De Maxime Gorki, écrivain russe mort en 1936, on connaît bien Les Bas-fonds ou encore Les Estivants, mais un peu moins Vassa, le portrait d’une famille dont les membres s’aiment, mais surtout s’entre-déchirent avec une fougue peu commune. Grinçant à souhait, hachuré, violent et passionné, exprimant la condition humaine dans ce qu’elle a de terrible et de trivial, le texte traduit par Anne-Catherine Lebeau est une matière toute désignée pour Alexandre Marine.

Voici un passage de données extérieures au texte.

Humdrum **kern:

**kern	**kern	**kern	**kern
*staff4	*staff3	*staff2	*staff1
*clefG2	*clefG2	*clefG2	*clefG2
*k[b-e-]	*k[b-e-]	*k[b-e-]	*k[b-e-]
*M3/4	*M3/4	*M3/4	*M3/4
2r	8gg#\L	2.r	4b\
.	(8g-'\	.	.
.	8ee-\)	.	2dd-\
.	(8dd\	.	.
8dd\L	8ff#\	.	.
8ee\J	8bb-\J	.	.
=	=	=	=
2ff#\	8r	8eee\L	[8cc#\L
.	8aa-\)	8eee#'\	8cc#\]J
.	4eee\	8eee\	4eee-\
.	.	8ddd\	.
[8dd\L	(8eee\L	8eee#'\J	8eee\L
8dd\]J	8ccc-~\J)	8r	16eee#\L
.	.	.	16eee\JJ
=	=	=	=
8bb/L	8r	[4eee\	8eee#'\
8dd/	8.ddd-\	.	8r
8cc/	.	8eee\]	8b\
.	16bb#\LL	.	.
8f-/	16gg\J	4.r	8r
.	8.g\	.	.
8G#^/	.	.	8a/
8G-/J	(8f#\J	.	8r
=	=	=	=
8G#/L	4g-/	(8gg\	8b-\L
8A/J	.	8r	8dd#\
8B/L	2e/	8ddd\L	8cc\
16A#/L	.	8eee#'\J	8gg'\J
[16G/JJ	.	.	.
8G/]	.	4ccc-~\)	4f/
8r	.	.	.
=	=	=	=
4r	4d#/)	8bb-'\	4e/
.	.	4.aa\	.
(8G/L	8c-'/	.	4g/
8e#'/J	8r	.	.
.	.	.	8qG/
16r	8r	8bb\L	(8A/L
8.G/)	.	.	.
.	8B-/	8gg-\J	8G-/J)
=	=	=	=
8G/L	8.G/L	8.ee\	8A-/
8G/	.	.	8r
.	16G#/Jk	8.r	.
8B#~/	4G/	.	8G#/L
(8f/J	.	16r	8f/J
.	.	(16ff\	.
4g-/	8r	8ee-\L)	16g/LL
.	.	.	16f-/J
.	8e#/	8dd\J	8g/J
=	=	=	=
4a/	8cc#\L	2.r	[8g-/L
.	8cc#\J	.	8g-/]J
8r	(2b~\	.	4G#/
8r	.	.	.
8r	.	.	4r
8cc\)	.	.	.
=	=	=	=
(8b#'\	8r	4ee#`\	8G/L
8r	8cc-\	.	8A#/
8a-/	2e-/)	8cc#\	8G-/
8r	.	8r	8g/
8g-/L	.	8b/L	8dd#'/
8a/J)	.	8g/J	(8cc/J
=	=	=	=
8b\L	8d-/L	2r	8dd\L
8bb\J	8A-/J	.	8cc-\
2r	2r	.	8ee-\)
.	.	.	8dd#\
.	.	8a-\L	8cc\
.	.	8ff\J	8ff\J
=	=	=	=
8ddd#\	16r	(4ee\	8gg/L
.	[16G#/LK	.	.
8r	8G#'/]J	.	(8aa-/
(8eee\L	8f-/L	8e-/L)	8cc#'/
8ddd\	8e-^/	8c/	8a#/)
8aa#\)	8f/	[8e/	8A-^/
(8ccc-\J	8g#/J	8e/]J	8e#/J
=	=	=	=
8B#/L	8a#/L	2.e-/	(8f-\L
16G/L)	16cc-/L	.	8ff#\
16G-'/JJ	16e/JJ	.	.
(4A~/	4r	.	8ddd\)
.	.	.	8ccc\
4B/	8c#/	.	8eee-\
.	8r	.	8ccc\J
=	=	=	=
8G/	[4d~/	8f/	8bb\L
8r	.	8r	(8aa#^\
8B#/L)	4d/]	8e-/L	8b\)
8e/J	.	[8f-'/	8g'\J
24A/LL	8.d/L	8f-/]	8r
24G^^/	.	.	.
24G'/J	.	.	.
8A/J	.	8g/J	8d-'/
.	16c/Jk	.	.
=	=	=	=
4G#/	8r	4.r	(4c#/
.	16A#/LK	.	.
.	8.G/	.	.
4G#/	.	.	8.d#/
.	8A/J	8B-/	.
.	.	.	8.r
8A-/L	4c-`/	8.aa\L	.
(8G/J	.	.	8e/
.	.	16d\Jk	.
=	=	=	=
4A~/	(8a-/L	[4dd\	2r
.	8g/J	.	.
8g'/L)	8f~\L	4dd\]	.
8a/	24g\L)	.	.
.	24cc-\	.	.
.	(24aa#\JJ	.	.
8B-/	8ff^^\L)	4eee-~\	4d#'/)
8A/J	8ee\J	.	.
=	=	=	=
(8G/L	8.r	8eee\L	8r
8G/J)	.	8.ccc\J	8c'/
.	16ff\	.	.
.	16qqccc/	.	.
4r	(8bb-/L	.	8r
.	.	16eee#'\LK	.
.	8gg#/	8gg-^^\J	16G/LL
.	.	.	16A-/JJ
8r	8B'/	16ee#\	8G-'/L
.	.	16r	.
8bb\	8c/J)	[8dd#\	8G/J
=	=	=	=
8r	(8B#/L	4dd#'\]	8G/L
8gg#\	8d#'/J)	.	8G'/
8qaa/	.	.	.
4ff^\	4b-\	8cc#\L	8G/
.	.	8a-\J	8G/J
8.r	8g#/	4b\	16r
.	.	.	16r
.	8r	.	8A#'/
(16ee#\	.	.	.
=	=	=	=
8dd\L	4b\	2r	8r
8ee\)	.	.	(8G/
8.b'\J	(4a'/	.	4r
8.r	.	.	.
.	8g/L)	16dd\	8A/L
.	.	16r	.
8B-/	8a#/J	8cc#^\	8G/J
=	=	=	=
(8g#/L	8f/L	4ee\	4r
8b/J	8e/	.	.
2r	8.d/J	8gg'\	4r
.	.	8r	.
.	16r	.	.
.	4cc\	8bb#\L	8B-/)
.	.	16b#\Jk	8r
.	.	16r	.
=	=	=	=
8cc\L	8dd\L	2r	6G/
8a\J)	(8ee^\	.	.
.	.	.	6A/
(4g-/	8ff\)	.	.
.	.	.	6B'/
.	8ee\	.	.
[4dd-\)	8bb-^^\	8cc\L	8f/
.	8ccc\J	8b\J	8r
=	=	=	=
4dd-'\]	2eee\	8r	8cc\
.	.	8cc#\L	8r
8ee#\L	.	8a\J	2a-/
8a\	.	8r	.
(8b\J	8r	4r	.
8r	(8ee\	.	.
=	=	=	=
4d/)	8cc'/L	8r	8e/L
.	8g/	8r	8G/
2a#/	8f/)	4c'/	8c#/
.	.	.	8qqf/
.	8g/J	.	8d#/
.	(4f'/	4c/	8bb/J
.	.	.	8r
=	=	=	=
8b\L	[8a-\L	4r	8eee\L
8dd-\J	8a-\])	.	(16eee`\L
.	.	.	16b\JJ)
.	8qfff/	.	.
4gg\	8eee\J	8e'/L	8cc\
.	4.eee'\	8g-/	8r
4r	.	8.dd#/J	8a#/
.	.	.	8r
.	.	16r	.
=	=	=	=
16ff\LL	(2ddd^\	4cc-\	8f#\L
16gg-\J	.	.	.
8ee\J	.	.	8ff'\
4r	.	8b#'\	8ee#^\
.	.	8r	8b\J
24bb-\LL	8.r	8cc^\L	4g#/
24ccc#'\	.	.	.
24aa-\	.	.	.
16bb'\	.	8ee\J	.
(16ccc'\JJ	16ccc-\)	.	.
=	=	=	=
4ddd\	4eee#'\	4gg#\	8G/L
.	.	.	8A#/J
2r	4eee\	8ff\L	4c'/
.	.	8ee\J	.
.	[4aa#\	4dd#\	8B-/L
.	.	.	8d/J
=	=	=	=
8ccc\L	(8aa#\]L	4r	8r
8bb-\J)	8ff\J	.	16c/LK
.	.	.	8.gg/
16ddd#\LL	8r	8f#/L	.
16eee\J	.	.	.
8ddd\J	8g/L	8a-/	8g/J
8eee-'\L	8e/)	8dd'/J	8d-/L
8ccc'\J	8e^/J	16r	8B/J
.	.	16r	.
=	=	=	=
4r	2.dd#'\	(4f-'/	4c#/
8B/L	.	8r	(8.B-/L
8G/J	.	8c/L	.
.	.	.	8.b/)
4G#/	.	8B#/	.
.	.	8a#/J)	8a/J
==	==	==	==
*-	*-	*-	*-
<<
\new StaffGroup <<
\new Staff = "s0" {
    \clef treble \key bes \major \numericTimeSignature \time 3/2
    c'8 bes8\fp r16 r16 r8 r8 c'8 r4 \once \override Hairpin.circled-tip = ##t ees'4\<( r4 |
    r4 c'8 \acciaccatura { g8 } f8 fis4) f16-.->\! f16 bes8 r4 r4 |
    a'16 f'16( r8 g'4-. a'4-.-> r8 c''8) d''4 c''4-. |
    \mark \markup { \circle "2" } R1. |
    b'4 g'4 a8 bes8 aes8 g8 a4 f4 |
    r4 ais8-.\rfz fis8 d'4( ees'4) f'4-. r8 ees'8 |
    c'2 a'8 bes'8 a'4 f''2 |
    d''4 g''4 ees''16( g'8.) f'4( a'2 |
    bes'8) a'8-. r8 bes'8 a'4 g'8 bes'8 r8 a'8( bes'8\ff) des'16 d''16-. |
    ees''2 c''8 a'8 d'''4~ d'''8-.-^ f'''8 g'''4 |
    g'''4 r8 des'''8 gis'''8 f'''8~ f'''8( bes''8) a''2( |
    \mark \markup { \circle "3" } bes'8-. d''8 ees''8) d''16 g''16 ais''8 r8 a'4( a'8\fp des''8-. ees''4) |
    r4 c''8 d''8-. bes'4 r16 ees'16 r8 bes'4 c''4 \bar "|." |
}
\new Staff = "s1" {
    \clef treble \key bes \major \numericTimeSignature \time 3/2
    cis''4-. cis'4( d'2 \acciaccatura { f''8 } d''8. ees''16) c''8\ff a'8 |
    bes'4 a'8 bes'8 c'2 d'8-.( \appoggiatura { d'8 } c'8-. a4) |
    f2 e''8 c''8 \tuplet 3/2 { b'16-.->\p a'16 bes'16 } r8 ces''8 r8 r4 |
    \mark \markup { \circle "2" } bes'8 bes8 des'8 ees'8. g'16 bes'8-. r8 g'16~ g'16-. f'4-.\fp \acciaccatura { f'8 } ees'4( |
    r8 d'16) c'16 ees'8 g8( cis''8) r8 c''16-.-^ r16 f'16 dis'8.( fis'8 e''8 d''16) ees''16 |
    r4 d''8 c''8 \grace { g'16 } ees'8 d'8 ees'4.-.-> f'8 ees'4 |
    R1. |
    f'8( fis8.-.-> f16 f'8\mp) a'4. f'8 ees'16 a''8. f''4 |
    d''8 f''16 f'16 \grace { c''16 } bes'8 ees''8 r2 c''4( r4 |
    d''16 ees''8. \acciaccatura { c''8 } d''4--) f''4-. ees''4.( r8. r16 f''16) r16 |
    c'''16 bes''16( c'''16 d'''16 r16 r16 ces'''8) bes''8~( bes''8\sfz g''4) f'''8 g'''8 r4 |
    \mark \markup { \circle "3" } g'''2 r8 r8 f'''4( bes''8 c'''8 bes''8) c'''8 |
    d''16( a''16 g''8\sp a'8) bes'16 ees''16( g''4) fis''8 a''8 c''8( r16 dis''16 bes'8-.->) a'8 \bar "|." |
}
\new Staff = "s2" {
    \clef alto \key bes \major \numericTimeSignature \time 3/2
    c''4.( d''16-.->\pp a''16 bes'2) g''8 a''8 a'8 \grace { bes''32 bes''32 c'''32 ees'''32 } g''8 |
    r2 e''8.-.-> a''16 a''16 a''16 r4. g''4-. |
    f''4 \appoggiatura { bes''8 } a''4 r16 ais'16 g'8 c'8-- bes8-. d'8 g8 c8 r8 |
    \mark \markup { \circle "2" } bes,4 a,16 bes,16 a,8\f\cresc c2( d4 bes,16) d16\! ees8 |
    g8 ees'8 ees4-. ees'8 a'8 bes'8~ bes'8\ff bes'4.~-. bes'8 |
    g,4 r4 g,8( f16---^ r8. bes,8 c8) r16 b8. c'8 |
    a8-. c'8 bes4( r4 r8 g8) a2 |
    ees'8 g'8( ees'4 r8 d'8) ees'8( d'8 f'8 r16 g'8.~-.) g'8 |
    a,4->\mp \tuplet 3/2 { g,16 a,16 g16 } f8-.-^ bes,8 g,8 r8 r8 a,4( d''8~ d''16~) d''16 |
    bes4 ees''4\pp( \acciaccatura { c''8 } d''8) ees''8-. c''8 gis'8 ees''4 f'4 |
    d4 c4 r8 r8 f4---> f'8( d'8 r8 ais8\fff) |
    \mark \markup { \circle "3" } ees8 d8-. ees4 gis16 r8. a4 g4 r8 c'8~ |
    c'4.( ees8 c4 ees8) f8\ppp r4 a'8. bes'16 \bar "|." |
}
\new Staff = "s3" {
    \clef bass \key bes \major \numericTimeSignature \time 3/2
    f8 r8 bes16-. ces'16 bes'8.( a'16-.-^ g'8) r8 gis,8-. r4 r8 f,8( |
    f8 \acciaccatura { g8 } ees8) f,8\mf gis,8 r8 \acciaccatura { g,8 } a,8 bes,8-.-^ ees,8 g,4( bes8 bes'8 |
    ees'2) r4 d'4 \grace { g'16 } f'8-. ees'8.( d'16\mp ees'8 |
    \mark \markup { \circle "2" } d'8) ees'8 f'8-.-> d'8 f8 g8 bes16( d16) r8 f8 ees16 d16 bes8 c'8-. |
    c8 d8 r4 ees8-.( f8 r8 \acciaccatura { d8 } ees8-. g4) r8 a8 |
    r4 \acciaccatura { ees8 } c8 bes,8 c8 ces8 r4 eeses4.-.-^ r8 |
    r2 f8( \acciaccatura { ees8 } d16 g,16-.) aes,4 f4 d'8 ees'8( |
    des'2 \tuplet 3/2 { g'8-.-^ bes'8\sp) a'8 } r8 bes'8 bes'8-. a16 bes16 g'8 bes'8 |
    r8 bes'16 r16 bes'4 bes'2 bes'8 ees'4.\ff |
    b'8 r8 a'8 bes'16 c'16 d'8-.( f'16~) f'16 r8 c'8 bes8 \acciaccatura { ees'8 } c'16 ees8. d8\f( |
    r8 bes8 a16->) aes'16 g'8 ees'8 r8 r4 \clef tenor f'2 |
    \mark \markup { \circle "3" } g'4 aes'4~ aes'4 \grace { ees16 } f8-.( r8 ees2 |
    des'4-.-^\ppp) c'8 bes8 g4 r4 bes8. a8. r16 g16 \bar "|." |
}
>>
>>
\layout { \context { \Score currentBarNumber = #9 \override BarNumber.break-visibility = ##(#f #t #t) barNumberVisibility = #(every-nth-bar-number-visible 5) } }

Le créateur d’origine russe signe ici, sans l’ombre d’un doute, l’une de ses mises en scène les plus maîtrisées. Rarement, chez lui, le fond n’aura aussi bien épousé la forme. Chant et danse, musique omniprésente, ralentis oniriques et interprétations hautes en couleur; cette théâtralité exacerbée, si caractéristique des réalisations de Marine, donne aux personnages de Gorki un écrin à leur démesure. Le spectacle est un manège affolant, un ballet ininterrompu qui échappe au naturalisme et au psychologisme, une ronde galvanisante qui introduit de l’humour, de la légèreté et de la dérision dans les moindres recoins du drame aux accents tchékhoviens.

Dans le rôle de Vassa, une mère de famille impitoyable, prête à toutes les manigances pour protéger sa lignée et sauver son entreprise, Sylvie Drapeau est impeccable. Le personnage, ardent, tyrannique et même, en bout de course, accablé, demeure toujours lucide. Si bien qu’il entraîne la comédienne dans des territoires que Marie Stuart et Blanche Dubois ne lui ont pas permis d’explorer. Autour de Drapeau, une distribution en pleine forme impose des personnages tous en relief, des hommes et des femmes qui aspirent de manière féroce à une vie meilleure.

Certaines compositions méritent d’être soulignées. En Prokhor, l’oncle un peu fêlé, éleveur d’oiseaux, Jean-François Casabonne est irrésistible. Dans le rôle du fils infirme et trahi, Hubert Proulx est très convaincant. Roger Léger, qu’on retrouve avec bonheur au théâtre, est un redoutable intendant, particulièrement athlétique. Dans les habits de Semione, le fils mollasson, Marc Paquet est drôle et attendrissant. Il en va de même pour Geneviève Schmidt, qui joue sa femme, Natalia, avec une truculence peu commune, hilarante, mais aussi avec une justesse qui émeut.